En unas de sus célebres encamadas, mezcla de diván colectivo y rueda de prensa, Yoko Ono declaró junto a John Lennon en Ámsterdam que, si hubiera sido una chica judía en el nazismo, se habría aproximado a Adolf Hitler para convertirse en su novia. Tras diez días retozando, añadió, él se acercaría a la forma de pensar de ella. Remató ese optimismo a posteriori, o tremenda frivolidad, afirmando que el mundo necesita comunicación, y que hacer el amor es una estupenda forma de comunicarse.
Corría 1969, apenas faltaba un año para que los tortolitos fabularan un paraíso - Imagine there’s nothing to kill or die for…-, y una década para que Mark David Chapman matara al músico y segara su sueño - You may say I’m a dreamer…-. Más tarde un periodista preguntó a la viuda si ya había perdonado al asesino de su marido. Le mencionó a Juan Pablo II, quien sólo esperó dos años para visitar a Ali Ağca en la celda y perdonar su intento criminal. Cuentan que Yoko Ono respondió a lo Mari Trini: Yo no soy esa que tú te creías, la paloma blanca que te baila el agua. En cinco palabras: Yo no soy el Papa. Así que de follar con el tal Chapman ni hablamos, supongo. Que lo redima la cárcel.

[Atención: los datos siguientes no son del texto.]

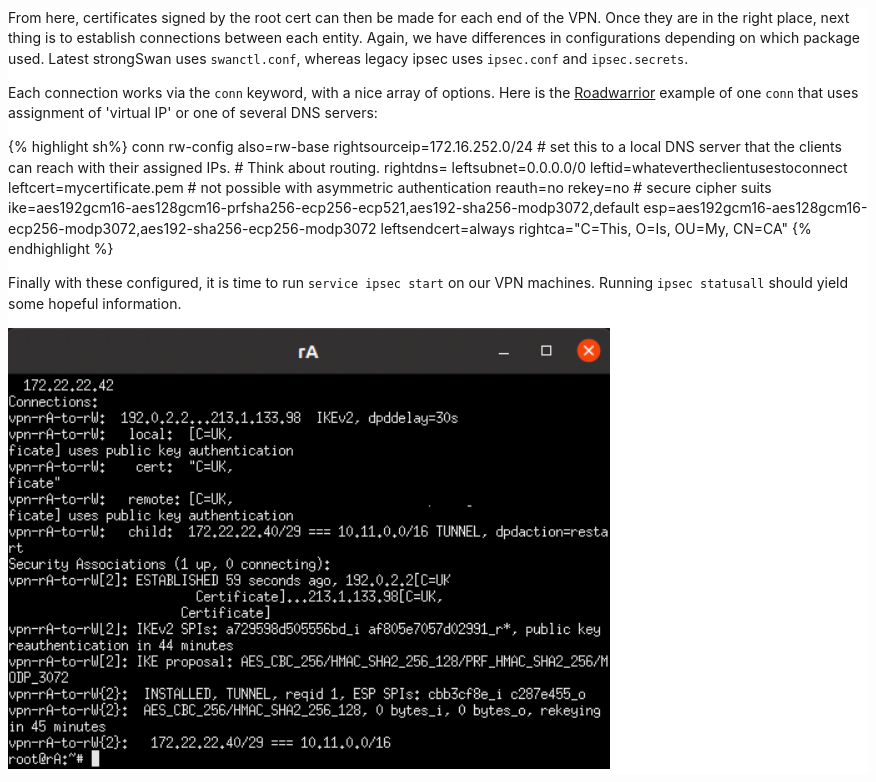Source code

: From here, certificates signed by the root cert can then be made for each end of the VPN. Once they are in the right place, next thing is to establish connections between each entity. Again, we have differences in configurations depending on which package used. Latest strongSwan uses `swanctl.conf`, whereas legacy ipsec uses `ipsec.conf` and `ipsec.secrets`. 

Each connection works via the `conn` keyword, with a nice array of options. Here is the [Roadwarrior](https://wiki.strongswan.org/projects/strongswan/wiki/UsableExamples) example of one `conn` that uses assignment of 'virtual IP' or one of several DNS servers:

{% highlight sh%}
conn rw-config
    also=rw-base
    rightsourceip=172.16.252.0/24
    # set this to a local DNS server that the clients can reach with their assigned IPs.
    # Think about routing.
    rightdns=
    leftsubnet=0.0.0.0/0
    leftid=whatevertheclientusestoconnect
    leftcert=mycertificate.pem
    # not possible with asymmetric authentication
    reauth=no
    rekey=no
    # secure cipher suits
    ike=aes192gcm16-aes128gcm16-prfsha256-ecp256-ecp521,aes192-sha256-modp3072,default
    esp=aes192gcm16-aes128gcm16-ecp256-modp3072,aes192-sha256-ecp256-modp3072
    leftsendcert=always
    rightca="C=This, O=Is, OU=My, CN=CA"
{% endhighlight %}


Finally with these configured, it is time to run `service ipsec start` on our VPN machines. Running `ipsec statusall` should yield some hopeful information.

<img class="container" width="70%" src="/assets/media/2021/01/31/IPsec_tunnel.png" alt="StrongSwan IPSec tunnel running with connection established">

Recuerdo aquello cada vez que un bienhechor en cuerpo ajeno sugiere, pide, casi exige a las víctimas que perdonen a los verdugos, incluso tachándolas de rencorosas y crispantes por dudar o negarse a hacerlo. Porque una cosa es la legalidad coyuntural que toca respetar, y otra muy distinta ese dolor devenido estructural, íntimo y profundísimo. Sin su explícito permiso ahí no debe entrar ni dios, ni en mayúscula ni en minúscula. Que bastante tienen con lo que no tienen.